The truncated toolkit: disaster risk finance and the limits of autonomy in the Dutch Caribbean
This working paper examines how Aruba, Curaçao and Sint Maarten finance disaster recovery and why they make limited use of modern disaster risk financing instruments despite their high exposure to natural hazards. Drawing on comparative analysis across Caribbean jurisdictions, the paper explores the implications of relying primarily on foreign reserves to finance disaster recovery and assesses the economic and governance trade-offs of this approach.

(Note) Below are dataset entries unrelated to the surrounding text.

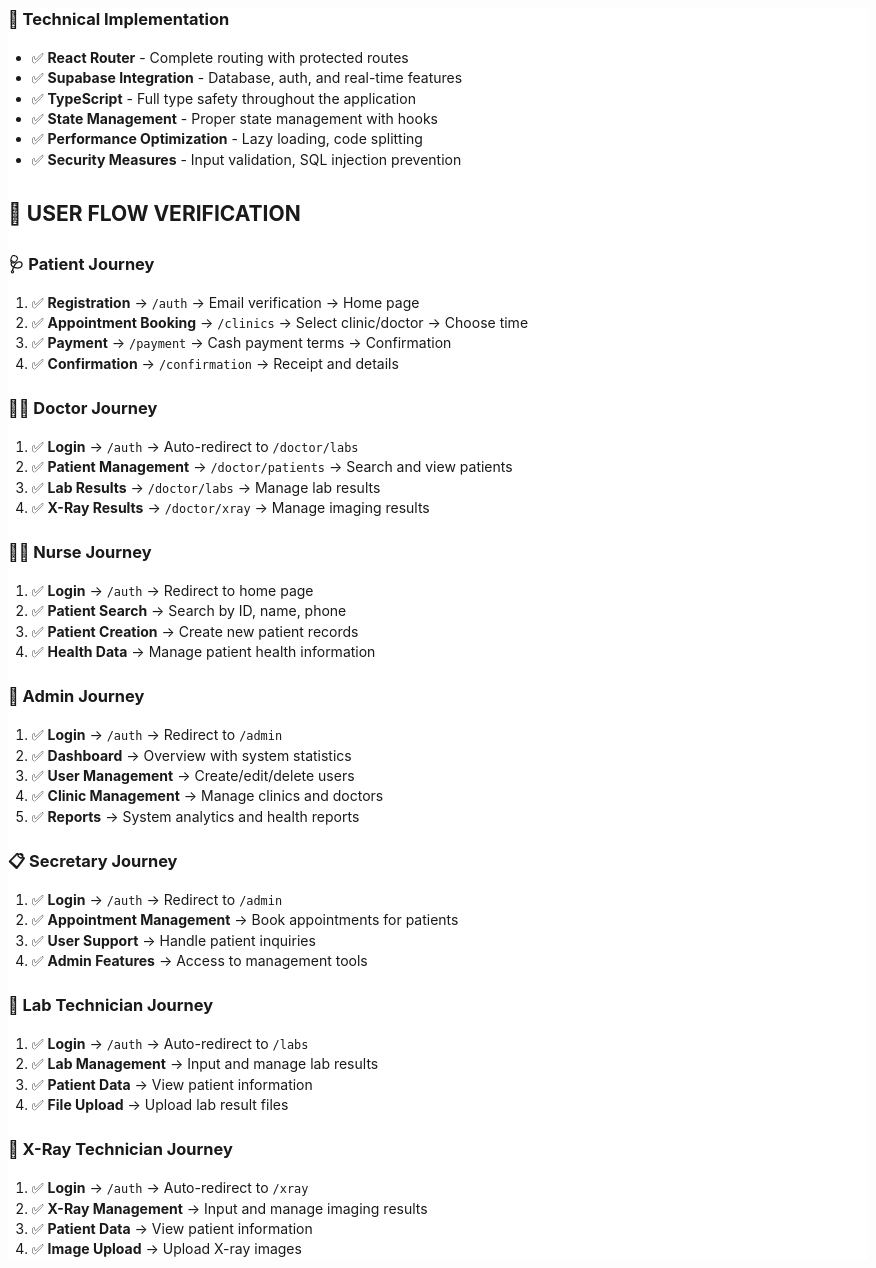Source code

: ### **🔧 Technical Implementation**
- ✅ **React Router** - Complete routing with protected routes
- ✅ **Supabase Integration** - Database, auth, and real-time features
- ✅ **TypeScript** - Full type safety throughout the application
- ✅ **State Management** - Proper state management with hooks
- ✅ **Performance Optimization** - Lazy loading, code splitting
- ✅ **Security Measures** - Input validation, SQL injection prevention

## 🎯 **USER FLOW VERIFICATION**

### **🩺 Patient Journey**
1. ✅ **Registration** → `/auth` → Email verification → Home page
2. ✅ **Appointment Booking** → `/clinics` → Select clinic/doctor → Choose time
3. ✅ **Payment** → `/payment` → Cash payment terms → Confirmation
4. ✅ **Confirmation** → `/confirmation` → Receipt and details

### **👨‍⚕️ Doctor Journey**
1. ✅ **Login** → `/auth` → Auto-redirect to `/doctor/labs`
2. ✅ **Patient Management** → `/doctor/patients` → Search and view patients
3. ✅ **Lab Results** → `/doctor/labs` → Manage lab results
4. ✅ **X-Ray Results** → `/doctor/xray` → Manage imaging results

### **👩‍⚕️ Nurse Journey**
1. ✅ **Login** → `/auth` → Redirect to home page
2. ✅ **Patient Search** → Search by ID, name, phone
3. ✅ **Patient Creation** → Create new patient records
4. ✅ **Health Data** → Manage patient health information

### **🏥 Admin Journey**
1. ✅ **Login** → `/auth` → Redirect to `/admin`
2. ✅ **Dashboard** → Overview with system statistics
3. ✅ **User Management** → Create/edit/delete users
4. ✅ **Clinic Management** → Manage clinics and doctors
5. ✅ **Reports** → System analytics and health reports

### **📋 Secretary Journey**
1. ✅ **Login** → `/auth` → Redirect to `/admin`
2. ✅ **Appointment Management** → Book appointments for patients
3. ✅ **User Support** → Handle patient inquiries
4. ✅ **Admin Features** → Access to management tools

### **🧪 Lab Technician Journey**
1. ✅ **Login** → `/auth` → Auto-redirect to `/labs`
2. ✅ **Lab Management** → Input and manage lab results
3. ✅ **Patient Data** → View patient information
4. ✅ **File Upload** → Upload lab result files

### **📸 X-Ray Technician Journey**
1. ✅ **Login** → `/auth` → Auto-redirect to `/xray`
2. ✅ **X-Ray Management** → Input and manage imaging results
3. ✅ **Patient Data** → View patient information
4. ✅ **Image Upload** → Upload X-ray images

The paper argues that the constitutional architecture of the Kingdom (the Statuut and its Rijkswetten) forecloses the top layer of the standard disaster-risk-financing toolkit, sovereign market access, so risk transfer is routed instead through corporatized sector vehicles such as the GEBE utility's CCRIF policy and the PJIAE-capitalized Sint Maarten Disaster Reserve Fund. The more accessible layers, parametric insurance and contingent credit, stay underused for institutional rather than statutory reasons. Reserves act as "instrument zero," an implicit buffer that is carried but rarely spent as a disaster fund; when large shocks landed (Irma, COVID) the real backstop was Dutch grant and liquidity support, not a reserve drawdown. Using an illustrative opportunity-cost calculation for Aruba against GFDRR average-annual-loss and probable-maximum-loss estimates, it shows the cost of self-insuring through idle reserves and sketches a fuller, layered financing strategy. It closes by inviting the named monetary and fiscal institutions to respond.